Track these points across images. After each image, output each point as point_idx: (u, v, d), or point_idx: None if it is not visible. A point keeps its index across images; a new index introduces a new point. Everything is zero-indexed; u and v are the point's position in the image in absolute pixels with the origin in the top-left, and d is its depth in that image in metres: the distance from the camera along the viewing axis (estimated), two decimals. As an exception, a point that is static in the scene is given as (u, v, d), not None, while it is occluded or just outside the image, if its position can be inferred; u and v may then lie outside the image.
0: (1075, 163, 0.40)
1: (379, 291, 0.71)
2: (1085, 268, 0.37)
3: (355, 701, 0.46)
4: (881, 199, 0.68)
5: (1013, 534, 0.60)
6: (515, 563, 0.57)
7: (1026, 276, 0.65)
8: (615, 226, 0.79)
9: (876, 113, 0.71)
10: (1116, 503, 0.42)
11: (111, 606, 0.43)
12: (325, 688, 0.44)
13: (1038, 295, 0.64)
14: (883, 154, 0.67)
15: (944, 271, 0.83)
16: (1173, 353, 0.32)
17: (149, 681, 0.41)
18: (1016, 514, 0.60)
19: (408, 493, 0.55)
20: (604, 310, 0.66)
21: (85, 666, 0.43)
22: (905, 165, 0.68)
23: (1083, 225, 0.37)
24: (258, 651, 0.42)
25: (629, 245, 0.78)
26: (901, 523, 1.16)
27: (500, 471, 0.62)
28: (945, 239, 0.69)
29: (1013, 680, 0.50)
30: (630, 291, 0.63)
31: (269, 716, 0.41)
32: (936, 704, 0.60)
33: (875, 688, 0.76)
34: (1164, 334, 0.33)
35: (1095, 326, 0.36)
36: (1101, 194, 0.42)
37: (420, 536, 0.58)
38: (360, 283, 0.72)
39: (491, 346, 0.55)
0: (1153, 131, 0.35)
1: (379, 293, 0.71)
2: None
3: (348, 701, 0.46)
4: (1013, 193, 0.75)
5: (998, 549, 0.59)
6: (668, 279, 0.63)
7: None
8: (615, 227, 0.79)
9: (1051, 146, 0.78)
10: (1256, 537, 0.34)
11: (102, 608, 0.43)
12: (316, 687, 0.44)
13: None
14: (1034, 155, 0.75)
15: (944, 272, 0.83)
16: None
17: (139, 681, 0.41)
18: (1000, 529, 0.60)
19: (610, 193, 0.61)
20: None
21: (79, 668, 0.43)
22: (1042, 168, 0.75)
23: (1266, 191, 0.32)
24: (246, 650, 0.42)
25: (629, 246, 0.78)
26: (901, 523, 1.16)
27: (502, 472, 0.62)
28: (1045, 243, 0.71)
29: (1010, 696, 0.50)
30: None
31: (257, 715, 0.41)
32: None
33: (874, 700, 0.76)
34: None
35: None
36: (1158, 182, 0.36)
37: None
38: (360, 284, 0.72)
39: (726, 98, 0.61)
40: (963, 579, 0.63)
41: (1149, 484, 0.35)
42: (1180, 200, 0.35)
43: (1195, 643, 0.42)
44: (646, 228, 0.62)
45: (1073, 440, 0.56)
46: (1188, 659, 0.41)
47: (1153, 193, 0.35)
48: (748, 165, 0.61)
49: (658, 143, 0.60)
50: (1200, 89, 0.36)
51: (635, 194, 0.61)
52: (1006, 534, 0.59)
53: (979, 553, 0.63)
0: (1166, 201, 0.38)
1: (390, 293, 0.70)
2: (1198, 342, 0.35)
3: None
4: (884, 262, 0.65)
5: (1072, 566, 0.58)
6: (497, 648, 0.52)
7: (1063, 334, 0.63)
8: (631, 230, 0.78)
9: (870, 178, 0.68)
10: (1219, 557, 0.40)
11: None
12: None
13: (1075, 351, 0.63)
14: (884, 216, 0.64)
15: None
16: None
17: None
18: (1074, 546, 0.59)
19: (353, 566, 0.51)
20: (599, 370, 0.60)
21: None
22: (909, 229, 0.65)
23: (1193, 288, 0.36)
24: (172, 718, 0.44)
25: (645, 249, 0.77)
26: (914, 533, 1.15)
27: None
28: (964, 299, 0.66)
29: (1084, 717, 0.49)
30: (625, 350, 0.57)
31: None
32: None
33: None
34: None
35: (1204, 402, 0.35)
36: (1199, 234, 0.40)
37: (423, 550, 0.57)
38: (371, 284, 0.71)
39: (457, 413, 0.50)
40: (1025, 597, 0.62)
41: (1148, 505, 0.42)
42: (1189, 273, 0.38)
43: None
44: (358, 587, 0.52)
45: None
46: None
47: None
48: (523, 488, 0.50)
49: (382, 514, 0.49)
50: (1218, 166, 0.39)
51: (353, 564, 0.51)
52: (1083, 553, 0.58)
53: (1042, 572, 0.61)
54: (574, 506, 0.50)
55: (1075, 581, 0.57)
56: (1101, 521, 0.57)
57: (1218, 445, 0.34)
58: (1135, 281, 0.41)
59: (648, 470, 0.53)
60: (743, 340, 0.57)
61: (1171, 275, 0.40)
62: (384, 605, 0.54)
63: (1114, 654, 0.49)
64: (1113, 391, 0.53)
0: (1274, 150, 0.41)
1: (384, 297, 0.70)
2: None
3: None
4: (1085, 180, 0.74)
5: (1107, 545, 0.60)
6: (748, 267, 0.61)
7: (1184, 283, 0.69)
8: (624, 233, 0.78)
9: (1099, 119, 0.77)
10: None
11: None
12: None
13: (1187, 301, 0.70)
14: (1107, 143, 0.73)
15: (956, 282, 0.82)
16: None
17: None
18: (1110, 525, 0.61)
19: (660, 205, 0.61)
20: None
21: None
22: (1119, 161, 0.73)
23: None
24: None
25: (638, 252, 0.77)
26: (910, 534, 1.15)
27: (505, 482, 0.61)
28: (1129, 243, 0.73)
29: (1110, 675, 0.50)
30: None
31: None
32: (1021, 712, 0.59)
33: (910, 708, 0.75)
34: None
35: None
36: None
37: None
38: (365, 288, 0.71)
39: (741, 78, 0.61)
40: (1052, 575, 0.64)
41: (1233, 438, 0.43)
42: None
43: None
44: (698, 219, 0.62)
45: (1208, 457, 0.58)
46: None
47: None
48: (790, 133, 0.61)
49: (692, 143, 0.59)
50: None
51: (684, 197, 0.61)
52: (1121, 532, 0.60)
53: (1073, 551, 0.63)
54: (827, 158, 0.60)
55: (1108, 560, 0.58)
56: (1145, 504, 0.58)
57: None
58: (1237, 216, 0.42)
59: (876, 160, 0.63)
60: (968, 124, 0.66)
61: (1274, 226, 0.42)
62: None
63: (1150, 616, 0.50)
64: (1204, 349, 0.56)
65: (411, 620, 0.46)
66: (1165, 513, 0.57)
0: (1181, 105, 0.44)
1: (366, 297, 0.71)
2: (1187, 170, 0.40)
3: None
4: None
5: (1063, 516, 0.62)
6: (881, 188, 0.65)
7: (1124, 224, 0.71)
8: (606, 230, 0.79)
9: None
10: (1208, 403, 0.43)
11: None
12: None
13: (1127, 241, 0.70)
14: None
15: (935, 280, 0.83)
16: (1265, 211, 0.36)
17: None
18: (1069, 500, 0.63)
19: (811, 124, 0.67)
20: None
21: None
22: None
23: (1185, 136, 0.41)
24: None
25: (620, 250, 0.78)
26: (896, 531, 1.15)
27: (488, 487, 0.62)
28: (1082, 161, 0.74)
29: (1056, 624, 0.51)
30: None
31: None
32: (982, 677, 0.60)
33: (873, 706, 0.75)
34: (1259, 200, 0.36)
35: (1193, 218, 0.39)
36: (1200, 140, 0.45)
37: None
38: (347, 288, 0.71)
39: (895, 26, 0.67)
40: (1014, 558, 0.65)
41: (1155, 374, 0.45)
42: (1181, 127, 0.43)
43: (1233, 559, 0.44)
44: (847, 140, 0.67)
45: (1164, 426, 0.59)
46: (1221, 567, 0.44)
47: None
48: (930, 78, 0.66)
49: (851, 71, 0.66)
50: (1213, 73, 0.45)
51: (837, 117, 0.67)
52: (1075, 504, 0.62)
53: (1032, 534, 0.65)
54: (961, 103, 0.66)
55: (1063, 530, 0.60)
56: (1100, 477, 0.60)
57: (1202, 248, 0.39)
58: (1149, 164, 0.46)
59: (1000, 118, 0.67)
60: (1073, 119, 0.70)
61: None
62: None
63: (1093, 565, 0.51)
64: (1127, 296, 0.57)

______

Return a word-for-word copy of the lines above from the one holding "15: (944, 271, 0.83)" through the one holding "51: (635, 194, 0.61)", with both of them included and nothing besides.

■ Your response:
15: (944, 271, 0.83)
16: (1173, 353, 0.32)
17: (149, 681, 0.41)
18: (1016, 514, 0.60)
19: (408, 493, 0.55)
20: (604, 310, 0.66)
21: (85, 666, 0.43)
22: (905, 165, 0.68)
23: (1083, 225, 0.37)
24: (258, 651, 0.42)
25: (629, 245, 0.78)
26: (901, 523, 1.16)
27: (500, 471, 0.62)
28: (945, 239, 0.69)
29: (1013, 680, 0.50)
30: (630, 291, 0.63)
31: (269, 716, 0.41)
32: (936, 704, 0.60)
33: (875, 688, 0.76)
34: (1164, 334, 0.33)
35: (1095, 326, 0.36)
36: (1101, 194, 0.42)
37: (420, 536, 0.58)
38: (360, 283, 0.72)
39: (491, 346, 0.55)
0: (1153, 131, 0.35)
1: (379, 293, 0.71)
2: None
3: (348, 701, 0.46)
4: (1013, 193, 0.75)
5: (998, 549, 0.59)
6: (668, 279, 0.63)
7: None
8: (615, 227, 0.79)
9: (1051, 146, 0.78)
10: (1256, 537, 0.34)
11: (102, 608, 0.43)
12: (316, 687, 0.44)
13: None
14: (1034, 155, 0.75)
15: (944, 272, 0.83)
16: None
17: (139, 681, 0.41)
18: (1000, 529, 0.60)
19: (610, 193, 0.61)
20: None
21: (79, 668, 0.43)
22: (1042, 168, 0.75)
23: (1266, 191, 0.32)
24: (246, 650, 0.42)
25: (629, 246, 0.78)
26: (901, 523, 1.16)
27: (502, 472, 0.62)
28: (1045, 243, 0.71)
29: (1010, 696, 0.50)
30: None
31: (257, 715, 0.41)
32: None
33: (874, 700, 0.76)
34: None
35: None
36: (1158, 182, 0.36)
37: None
38: (360, 284, 0.72)
39: (726, 98, 0.61)
40: (963, 579, 0.63)
41: (1149, 484, 0.35)
42: (1180, 200, 0.35)
43: (1195, 643, 0.42)
44: (646, 228, 0.62)
45: (1073, 440, 0.56)
46: (1188, 659, 0.41)
47: (1153, 193, 0.35)
48: (748, 165, 0.61)
49: (658, 143, 0.60)
50: (1200, 89, 0.36)
51: (635, 194, 0.61)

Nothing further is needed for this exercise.